Édition du 13 juin 2005 / volume 39, numéro 32
 
  La radio satellite brouille les ondes
Selon Pierre Trudel, le CRTC doit préserver la souveraineté canadienne

La popularité des «soucoupes» oblige à poser différemment la question de la souveraineté canadienne des ondes.

L’automne dernier, deux entreprises canadiennes de radiodiffusion, XM Satellite Radio et Sirius Satellite Radio, demandaient au Conseil de la radiodiffusion et des télécommunications canadiennes (CRTC) l’autorisation d’offrir aux Canadiens des services de radio par satellite comme il en existe pour la télévision. Ce projet, anodin en apparence, se heurte toutefois à des problèmes financiers, technologiques et juridiques de taille qui mettent en cause la souveraineté canadienne dans la radiodiffusion.

Les deux entreprises sont en réalité des succursales de sociétés américaines. Elles utiliseraient des satellites américains et n’offriraient au Canada que 4 canaux chacune sur 101 pour la première et 78 pour la seconde. Comme le contenu de la radio payante aux États-Unis n’est pas soumis aux règlements de la Commission fédérale des communications, plusieurs problèmes se posent.
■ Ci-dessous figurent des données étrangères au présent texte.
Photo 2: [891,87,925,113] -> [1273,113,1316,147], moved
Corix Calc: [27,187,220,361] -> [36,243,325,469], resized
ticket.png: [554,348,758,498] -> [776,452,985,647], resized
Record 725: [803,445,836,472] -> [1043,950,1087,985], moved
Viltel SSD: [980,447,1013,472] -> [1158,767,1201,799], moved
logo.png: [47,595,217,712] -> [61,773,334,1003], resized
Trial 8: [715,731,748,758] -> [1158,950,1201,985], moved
Comme pour la télévision, la règlementation du CRTC stipule que les infrastructures de radiodiffusion doivent être de propriété canadienne et que les stations, ou les forfaits offerts, doivent présenter un minimum de 35 % de contenu canadien. Le CRTC devrait-il modifier sa règlementation pour permettre la radio par satellite? «Il aurait tort, répond Pierre Trudel, professeur à la Faculté de droit. Le contrôle canadien sur la radiodiffusion est un principe important qui a toujours été là et qui doit demeurer. Sans ce principe, nous serions des locataires dépendants des diffuseurs privés américains, qui pourraient décider n’importe quand de retirer nos chaines. Et le Canada serait incapable d’appliquer ses propres lois à l’égard du contenu des émissions diffusées sur son territoire.»

Pierre Trudel

Selon le titulaire de la Chaire L. R. Wilson sur le droit des technologies de l’information et du commerce électronique, le principe de la prédominance canadienne a très bien servi le pays jusqu’à maintenant et demeure adapté à la situation. «Ceci a stimulé la production canadienne et nous a amenés à produire davantage d’émissions nationales qu’ailleurs dans le monde, cela sans limiter l’accès aux chaines étrangères. Toute proportion gardée, même le Québec produit plus que la France.»

S’il fallait passer par les satellites américains, il faudrait prendre les moyens juridiques nécessaires pour assurer le maintien de cette production, ce que les projets mis sur la table n’assurent pas. Aux yeux du spécialiste du droit des médias, il s’agit là d’un cas classique de plans d’affaires élaborés sans aucun souci de la loi. «Si les responsables de ces projets, au rang desquels on trouve Radio-Canada, avaient tenu compte de la loi, ils n’auraient pas proposé un tel modèle», affirme-t-il.

Si le Canada voulait aujourd’hui se doter d’un satellite destiné à ce type de diffusion, il lui en couterait entre 800 M$ et 1 G$ et sans vraiment être sûr de disposer d’un plus grand nombre de canaux. «Tout serait une affaire de négociations avec les États-Unis», estime le professeur. Mais il faut éviter selon lui de se borner à la seule question technologique. «Ce n’est pas parce qu’une chose est techniquement possible qu’il faut l’autoriser. Il peut y avoir d’autres façons de voir.»

Une solution réside dans l’augmentation des chaines audionumériques diffusées par voie terrestre. Un projet de ce type, cent pour cent canadien, a été présenté au CRTC par Astral Radio, propriétaire des réseaux.

Préserver le contenu canadien par une gestion rationnelle des infrastructures n’est pas un signe de xénophobie ni d’antiaméricanisme, tient-il à préciser. «La mondialisation a du sens dans la mesure où toutes les cultures peuvent apporter leur contribution et éviter la simple américanisation.»

L’enjeu que posent ces nouvelles technologies de diffusion, incluant la diffusion par Internet, est de taille puisque, selon Pierre Trudel, elles pourraient menacer la survie de la bande FM.